Remarkably, Alan established this legacy of education for future generations while fully engaged not only in his business career but also in substantial volunteer leadership for other vital parts of our community, including as examples Foundation For The Carolinas, Arts & Science Council, Mint Museum of Art, Presbyterian Hospital, and UNC Nutrition Institute, plus his faithful behind-the-scenes support of Christ Episcopal Church. Finally, for over four decades as Chairman of Linville Resorts, Alan worked throughout each year to provide strong and sound leadership in governance, finance and planning for the summer community in Linville, N.C. Even with all of that, he took time off for golf, travel, bird hunting and relaxed time with friends.

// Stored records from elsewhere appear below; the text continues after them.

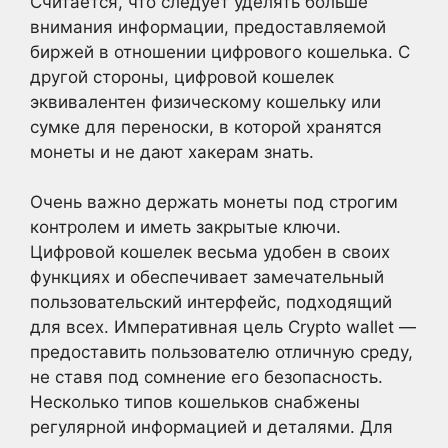
Считается, что следует уделять больше
внимания информации, предоставляемой
биржей в отношении цифрового кошелька. С
другой стороны, цифровой кошелек
эквивалентен физическому кошельку или
сумке для переноски, в которой хранятся
монеты и не дают хакерам знать.
Очень важно держать монеты под строгим
контролем и иметь закрытые ключи.
Цифровой кошелек весьма удобен в своих
функциях и обеспечивает замечательный
пользовательский интерфейс, подходящий
для всех. Императивная цель Crypto wallet —
предоставить пользователю отличную среду,
не ставя под сомнение его безопасность.
Несколько типов кошельков снабжены
регулярной информацией и деталями. Для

Our world is a better place because of the many gifts of talent by this kind and loving man.
Alan is survived by his devoted wife of 20 years, Mary Anne Dickson; his step-daughter Chase Avery Wood and husband Hubie and their children Catie and Hubert; his step-son Chris Avery and wife Beth and their children Meg and O'Neal; his brother Stuart Dickson and wife Joanne; his sister Barbara Scott, and sister Jane Williamson and husband Toto; and by 19 nieces and nephews, to whom he was always available as mentor, and for four of whom he served as surrogate father after the untimely death of his brother-in-law Peter Larkin, leaving as young children John Larkin, Peter Larkin, Jean Larkin Dobson, and Louise Larkin Cutler. Alan was preceded in death by his devoted wife of 36 years, Lindsay Morehead Dickson.
The family expresses heartfelt appreciation to Drs. Steven Limentani, Robert Fraser, and Stuart Burri and their staff, as well as Hospice and Palliative Care Charlotte Region, and the devoted nurses who assisted him with home health care. A memorial service to celebrate Alan's life will be held at Christ Episcopal Church, 1412 Providence Road, at 2:00 PM on Saturday, May 5, followed by a reception in All Saints Hall.
In lieu of flowers, memorials may be sent to The Linville Foundation, P.O. Box 99, Linville, N.C. 28646, or to The Leadership Scholarship Program, U.S. National Whitewater Center, 5000 Whitewater Center Parkway, Charlotte, N.C. 28214.